-- WORK INSTRUCTION --
Your answer must be the full set of records, copied exactly, with no pictures in it.

-- PROVIDED RECORDS --
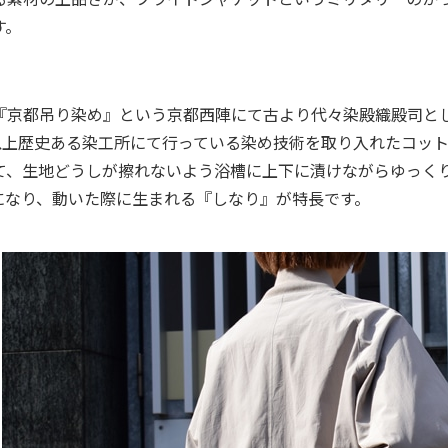
す。
『京都吊り染め』という京都西陣にて古より代々染殿織殿司と
年以上歴史ある染工所にて行っている染め技術を取り入れたコッ
て、生地どうしが擦れないよう浴槽に上下に漬けながらゆっく
になり、動いた際に生まれる『しなり』が特長です。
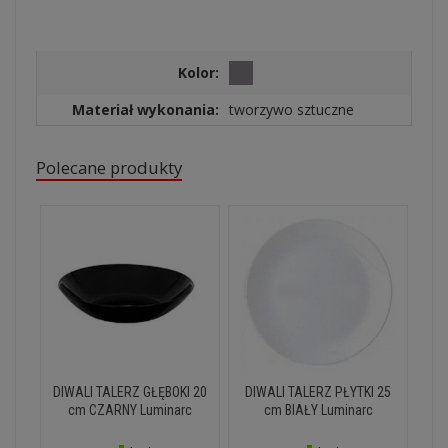
Kolor:
Materiał wykonania:
tworzywo sztuczne
Polecane produkty
DIWALI TALERZ GŁĘBOKI 20
DIWALI TALERZ PŁYTKI 25
cm CZARNY Luminarc
cm BIAŁY Luminarc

-- REPLY --
す。
『京都吊り染め』という京都西陣にて古より代々染殿織殿司と
年以上歴史ある染工所にて行っている染め技術を取り入れたコッ
て、生地どうしが擦れないよう浴槽に上下に漬けながらゆっく
になり、動いた際に生まれる『しなり』が特長です。
Kolor:
Materiał wykonania:
tworzywo sztuczne
Polecane produkty
DIWALI TALERZ GŁĘBOKI 20
DIWALI TALERZ PŁYTKI 25
cm CZARNY Luminarc
cm BIAŁY Luminarc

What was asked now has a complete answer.